Claude Goasguen (12 March 1945 – 28 May 2020) was a French politician who served as a member of the National Assembly for Paris from 1993 to 1995 and again from 1997 until his death in 2020. A member of The Republicans, he also briefly was Minister of Reform of the State, Decentralisation and Citizenship in 1995 under Prime Minister Alain Juppé.

==Biography==
===Early years===
Claude Goasguen was born in Toulon, Var. He received a Doctorate in Law from Panthéon-Assas University. From 1976 to 1986, he taught at Paris 13 University, and he served as the Dean of the Law School from 1982 to 1984. From 1986 to 1988, he served as advisor to the Minister of National Education, René Monory, with regards to the links between universities and the private sector, and professional training. From December 1987 to January 1991, he served as university rector.

===Cabinet member===
From May to November 1995, Goasguen served as Minister of State Reforms, Decentralisation and Citizenship under Prime Minister Juppé. From April 1996 to May 1998, he was secretary general of the now-defunct FD and its successor the UDF; from June 1998 to April 2002, he was vice-president and spokesperson of the now-defunct Liberal Democracy. From 2003, he also worked as a lawyer in Paris.
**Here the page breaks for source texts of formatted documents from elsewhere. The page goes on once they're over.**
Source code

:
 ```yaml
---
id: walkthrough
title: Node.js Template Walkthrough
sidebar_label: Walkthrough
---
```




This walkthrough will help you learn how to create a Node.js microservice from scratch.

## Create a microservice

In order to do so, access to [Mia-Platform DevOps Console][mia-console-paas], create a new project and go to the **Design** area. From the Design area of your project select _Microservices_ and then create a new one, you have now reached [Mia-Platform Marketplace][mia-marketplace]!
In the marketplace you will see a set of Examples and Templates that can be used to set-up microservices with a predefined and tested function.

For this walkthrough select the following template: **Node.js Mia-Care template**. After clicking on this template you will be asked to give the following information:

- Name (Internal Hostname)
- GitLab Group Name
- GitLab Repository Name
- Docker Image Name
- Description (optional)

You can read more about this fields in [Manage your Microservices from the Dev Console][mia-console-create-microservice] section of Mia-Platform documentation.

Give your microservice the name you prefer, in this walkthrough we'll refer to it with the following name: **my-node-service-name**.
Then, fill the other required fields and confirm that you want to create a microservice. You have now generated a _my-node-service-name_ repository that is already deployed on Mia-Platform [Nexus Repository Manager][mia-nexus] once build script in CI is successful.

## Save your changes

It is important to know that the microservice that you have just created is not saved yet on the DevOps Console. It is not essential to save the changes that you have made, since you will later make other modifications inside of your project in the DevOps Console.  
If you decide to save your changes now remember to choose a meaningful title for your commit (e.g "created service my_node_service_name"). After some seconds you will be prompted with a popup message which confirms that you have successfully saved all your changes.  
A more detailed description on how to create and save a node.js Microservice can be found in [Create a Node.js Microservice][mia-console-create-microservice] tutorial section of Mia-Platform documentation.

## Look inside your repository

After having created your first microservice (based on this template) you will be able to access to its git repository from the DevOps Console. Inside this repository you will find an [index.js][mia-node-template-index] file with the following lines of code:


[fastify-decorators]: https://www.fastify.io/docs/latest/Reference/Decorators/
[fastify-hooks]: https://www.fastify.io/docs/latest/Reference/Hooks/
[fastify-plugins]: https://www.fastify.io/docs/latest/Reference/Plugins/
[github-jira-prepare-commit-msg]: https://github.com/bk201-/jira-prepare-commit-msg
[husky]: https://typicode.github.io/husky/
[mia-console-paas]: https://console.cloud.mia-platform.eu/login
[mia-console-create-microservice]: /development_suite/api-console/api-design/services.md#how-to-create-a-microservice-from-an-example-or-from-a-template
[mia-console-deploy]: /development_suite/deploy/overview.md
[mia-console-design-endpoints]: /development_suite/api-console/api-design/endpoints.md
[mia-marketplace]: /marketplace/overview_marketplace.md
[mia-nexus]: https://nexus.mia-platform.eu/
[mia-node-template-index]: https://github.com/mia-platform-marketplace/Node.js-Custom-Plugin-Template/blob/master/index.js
He was well known for his controversial comments on the Palestinian people and on the Muslim community living in France.

Goasguen was a vigorous supporter of oppressed Christian minorities in the Near East and has spoken prominently at public meetings concerning them in Autumn 2015. He was a recipient of the Legion of Honour. He died on 28 May 2020 in Issy-les-Moulineaux at the age of 75 from a heart attack after having contracted COVID-19 earlier in March during the COVID-19 pandemic in France. He was replaced in the Assembly by Sandra Boëlle.